* _Recorded data_
▬▬▬

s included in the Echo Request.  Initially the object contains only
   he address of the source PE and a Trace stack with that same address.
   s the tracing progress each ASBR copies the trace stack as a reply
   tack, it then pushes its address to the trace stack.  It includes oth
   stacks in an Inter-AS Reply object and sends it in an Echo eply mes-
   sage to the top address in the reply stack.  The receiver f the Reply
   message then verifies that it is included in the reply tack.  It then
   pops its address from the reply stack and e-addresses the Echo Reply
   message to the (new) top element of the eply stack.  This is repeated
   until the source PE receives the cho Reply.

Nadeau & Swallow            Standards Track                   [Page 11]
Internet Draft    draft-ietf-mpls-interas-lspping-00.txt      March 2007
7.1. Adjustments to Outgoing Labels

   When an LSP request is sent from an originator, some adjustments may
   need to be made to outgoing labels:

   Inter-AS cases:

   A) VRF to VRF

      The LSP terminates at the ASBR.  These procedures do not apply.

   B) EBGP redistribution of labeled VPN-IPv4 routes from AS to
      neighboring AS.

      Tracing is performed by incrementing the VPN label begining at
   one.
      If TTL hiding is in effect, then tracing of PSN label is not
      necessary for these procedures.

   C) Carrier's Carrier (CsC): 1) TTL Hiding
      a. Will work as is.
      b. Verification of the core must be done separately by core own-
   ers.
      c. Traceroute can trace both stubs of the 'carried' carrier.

▬▬▬

* _How to complete this task_
Please repeat word for word the lines above that run from the beginning through the line containing "pops its address", keeping both the first and that last line.

* _Solution to this problem_
s included in the Echo Request.  Initially the object contains only
   he address of the source PE and a Trace stack with that same address.
   s the tracing progress each ASBR copies the trace stack as a reply
   tack, it then pushes its address to the trace stack.  It includes oth
   stacks in an Inter-AS Reply object and sends it in an Echo eply mes-
   sage to the top address in the reply stack.  The receiver f the Reply
   message then verifies that it is included in the reply tack.  It then
   pops its address from the reply stack and e-addresses the Echo Reply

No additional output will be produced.